It is important to emphasize that latent functions are not always dysfunctional. Functional theory suggests that latent functions can be eufunctional, dysfunctional, or even non-functional. Take the example of the policy of ‘reservations’ enacted by the Indian Constitution. The intention of the constitution-makers was to pay special attention to relatively oppressed groups by listing them in two different schedules—one for the lower/ depressed castes (now widely known as Dalit) and the other for tribal groups—in order to improve their overall living conditions and social position and erase the caste distinctions that perpetuated untouchability. Besides special developmental programmes for these communities and the areas inhabited by them, provisions were also made to ‘reserve’ seats for them in educational institutions, government jobs, and in state and central legislative bodies. As a consequence of this action, the condition of these groups has improved over the years, and there is a visible presence of people belonging to these categories in the public domain, some occupying high positions in ministerial, gubernatorial, and other high-ranking assignments. These can be regarded as manifest functions. However, the policy of reservations has been under constant attack on several counts. It is argued that ‘positive discrimination’ in favour of SCs and STs has resulted in ‘negative discrimination’ against those who do not belong to such groups, but who deserve to be rewarded on the basis of merit. It is also said that this practice has led to the development of a ‘vested interest’ in these groups to remain backward. Even the Supreme Court has hinted that the creamy layer among these groups, which has emerged as a consequence of these measures, is now pocketing all the benefits, which do not reach the really deserving. Rather than paving the way for the eradication of caste, these measures have fostered caste solidarities and created rifts between the so-called upper castes and Dalits—a trend that is dysfunctional as it engenders animosity rather than amity. It is such a combination of eufunctions and dysfunctions that a net balance of consequences needs to be computed.

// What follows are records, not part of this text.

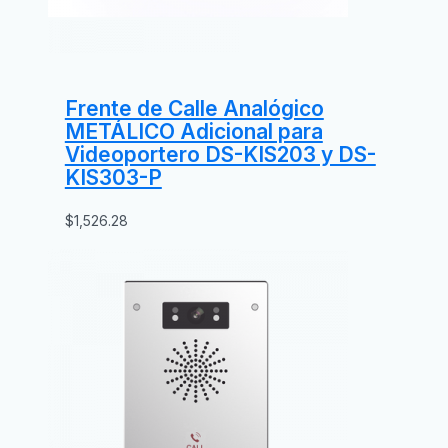
Frente de Calle Analógico
METÁLICO Adicional para
Videoportero DS-KIS203 y DS-
KIS303-P
$
1,526.28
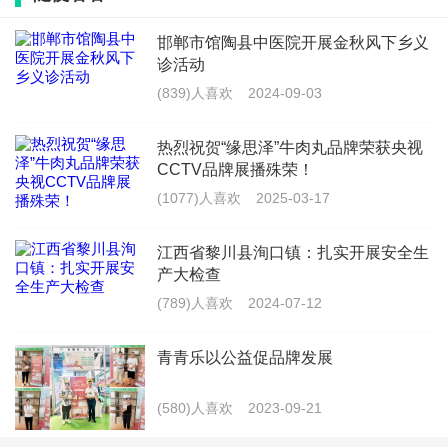
据悉,大赛中优胜者都有机会代表天津参加全国总决
邯郸市馆陶县中医院开展金秋风下乡义
赛,与来自全国各地的优秀选手一同角逐最终的荣誉。我
诊活动
们期待着天津赛区的选手们能够在这个舞台上绽放光彩,
(839)人喜欢
2024-09-03
为我们带来更多精彩的音乐作品。组委会负责人表示,大
热烈祝贺“缘思泽”牛肉丸品牌荣获央视
赛分为少儿组、青年组、中年组和老年组,未来欢迎更多
CCTV品牌展播殊荣！
的音乐爱好者参与其中来,并给大家提供更广阔的舞台。
(1077)人喜欢
2025-03-17
特别感谢以下单位的鼓励支持:
江西省黎川县洵口镇：扎实开展安全生
产大检查
天津宝坻区融媒体中心
(789)人喜欢
2024-07-12
天津宝坻区妇女联合会
青青乐以公益促品牌发展
天津宝坻区总工会
(580)人喜欢
2023-09-21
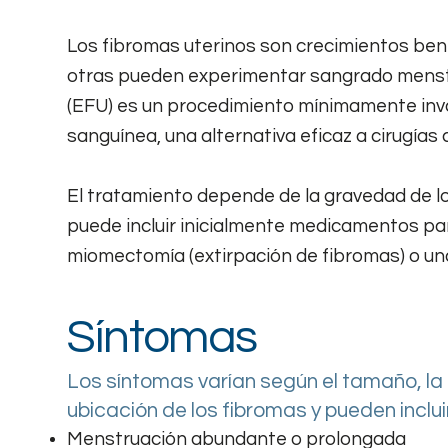
Los fibromas uterinos son crecimientos ben
otras pueden experimentar sangrado menstru
(EFU) es un procedimiento mínimamente invas
sanguínea, una alternativa eficaz a cirugías
El tratamiento depende de la gravedad de los
puede incluir inicialmente medicamentos pa
miomectomía (extirpación de fibromas) o una
Síntomas
Los síntomas varían según el tamaño, la 
ubicación de los fibromas y pueden inclui
Menstruación abundante o prolongada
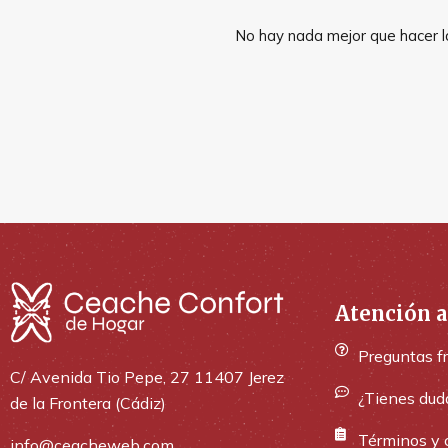
No hay nada mejor que hacer la
Atención a
Preguntas f
C/ Avenida Tio Pepe, 27 11407 Jerez
¿Tienes dud
de la Frontera (Cádiz)
Términos y 
info@ceacheweb.com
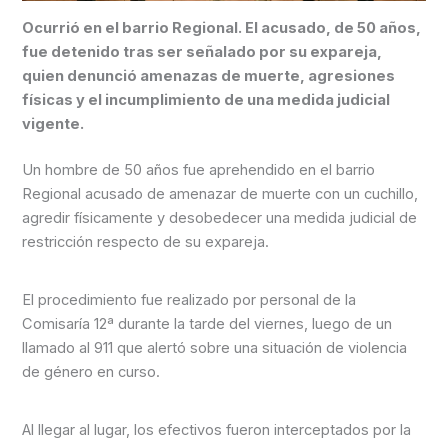
Ocurrió en el barrio Regional. El acusado, de 50 años,
fue detenido tras ser señalado por su expareja,
quien denunció amenazas de muerte, agresiones
físicas y el incumplimiento de una medida judicial
vigente.
Un hombre de 50 años fue aprehendido en el barrio
Regional acusado de amenazar de muerte con un cuchillo,
agredir físicamente y desobedecer una medida judicial de
restricción respecto de su expareja.
El procedimiento fue realizado por personal de la
Comisaría 12ª durante la tarde del viernes, luego de un
llamado al 911 que alertó sobre una situación de violencia
de género en curso.
Al llegar al lugar, los efectivos fueron interceptados por la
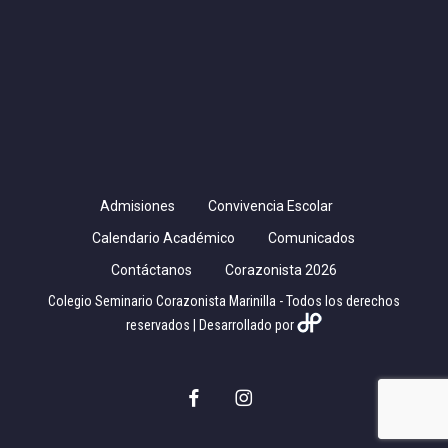
Admisiones
Convivencia Escolar
Calendario Académico
Comunicados
Contáctanos
Corazonista 2026
Colegio Seminario Corazonista Marinilla - Todos los derechos
reservados | Desarrollado por
facebook
instagram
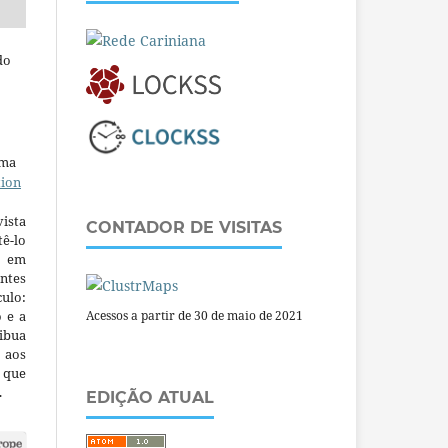
do
uma
tion
ista
CONTADOR DE VISITAS
ê-lo
m em
ntes
culo:
o e a
Acessos a partir de 30 de maio de 2021
ibua
 aos
a que
.
EDIÇÃO ATUAL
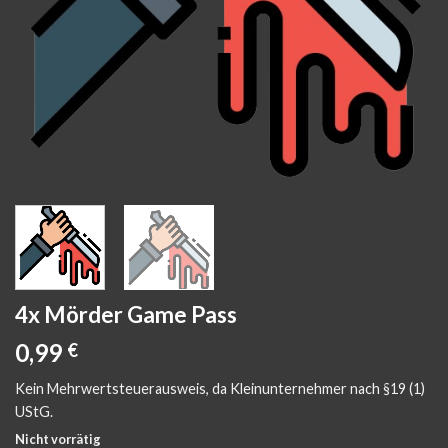
4x Mörder Game Pass
0,99
€
Kein Mehrwertsteuerausweis, da Kleinunternehmer nach §19 (1)
UStG.
Nicht vorrätig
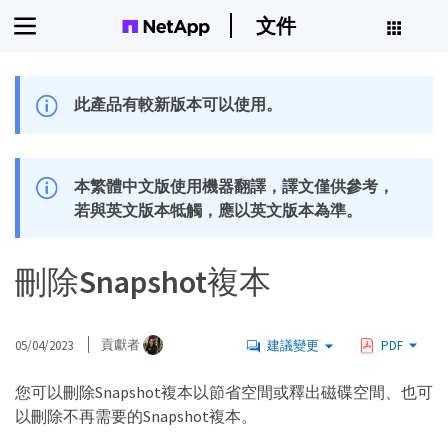
文件
此產品有較新版本可以使用。
本繁體中文版使用機器翻譯，譯文僅供參考，
若與英文版本牴觸，應以英文版本為準。
刪除Snapshot複本
05/04/2023
貢獻者
建議變更
PDF
您可以刪除Snapshot複本以節省空間或釋出磁碟空間、也可
以刪除不再需要的Snapshot複本。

Functional Equivalents or Alternatives

Functional theory insists that no mechanism is indispensable. The same function can be obtained through some other mechanism. These other mechanisms are alternatives or functional equivalents.Take marriage, for example. Marriage is an institution that gives social recognition to mating on a regular basis, and defines certain obligations for the parties involved. In the same society, different groups can have different ways to conduct a marriage. Even the same group can choose from various alternatives. A Hindu, for example, might get married in an elaborate Hindu ceremony, or go to an Arya Samaj temple and tie the knot in Vedic tradition, or simply go to a temple and exchange garlands with the deity and priest as witnesses (so often portrayed in films), or have a court marriage. These are functional equivalents of a marriage ceremony. A widow remarriage, likewise, can either be elaborate or be a simple ritual of ‘offering a sari’ and paying a monetary tribute to the family of the widow’s late husband.

Giving gifts as dowry has been an old practice in India. The original intention was to give the bride a ‘parting gift’; it was different from the ‘bride price’ prevalent in many tribal societies, where the price—value—is paid by the aspiring bridegroom as compensation for taking away a member of the family. Dowry was not meant as compensation, as the party losing a member was not at the receiving end. Dowry served the function of maintaining good relations and enhancing the prestige of the bride. But with passing times, it became dysfunctional, in the sense that instead of accepting it as a social gesture, the bridegroom’s family came to regard it as their right, and began making unreasonable demands. The demands continued to be made even after a few years of marriage, with non-compliance leading to wife-beating, torture, and quite often dowry deaths—brides committing suicide or being killed by the husband and the in-laws. A cultural tradition that had eufunctions has now degenerated into an ugly practice, and become dysfunctional for the family.

These instances—of course, many more can be added from our day-to-day experience— also hint at the changes that occur in a social system, many of which are associated with the consequences of individual and group performance, and the conflicting demand structures of various status positions simultaneously held by single individuals.

Functional analysis is thus helpful in analysing social deviation and change.